Problem requirements = Precisely the lines from the one with "insert: alarm clock" through the end of the data, both included, must make up the response, each restated word for word.

Provided data =
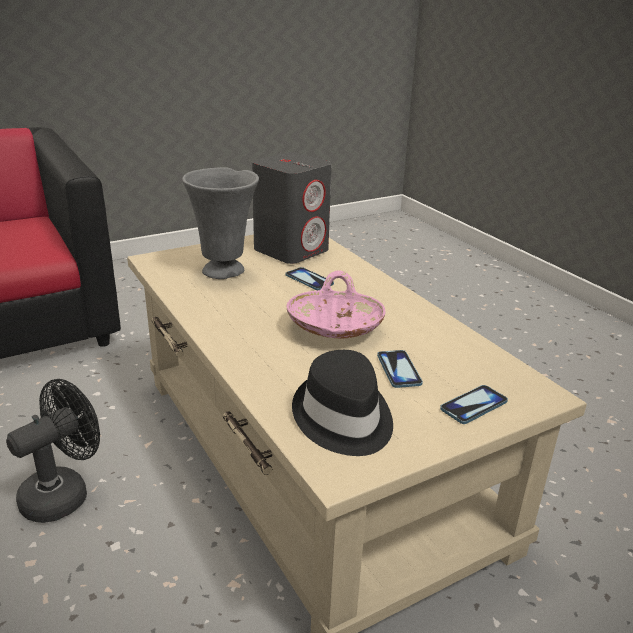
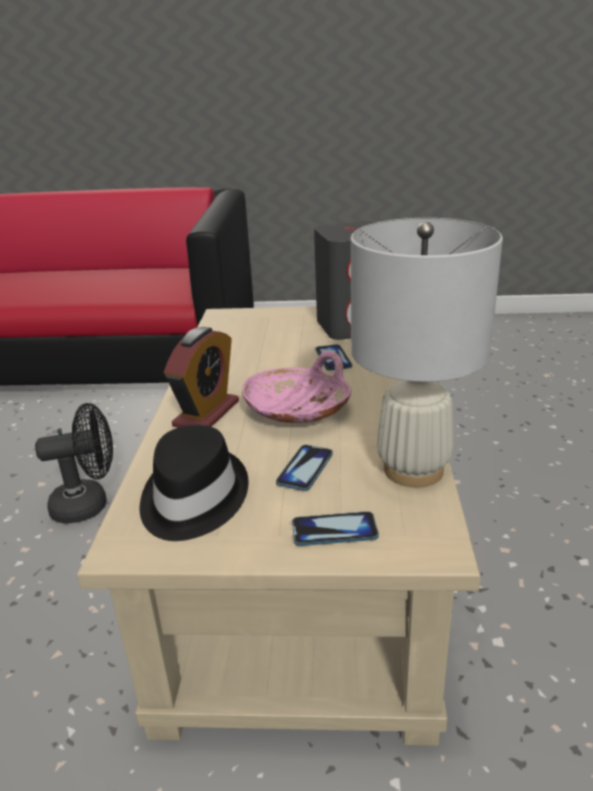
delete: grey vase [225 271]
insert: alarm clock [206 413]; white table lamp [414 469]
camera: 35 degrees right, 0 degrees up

Result of the exercise =
insert: alarm clock [206 413]; white table lamp [414 469]
camera: 35 degrees right, 0 degrees up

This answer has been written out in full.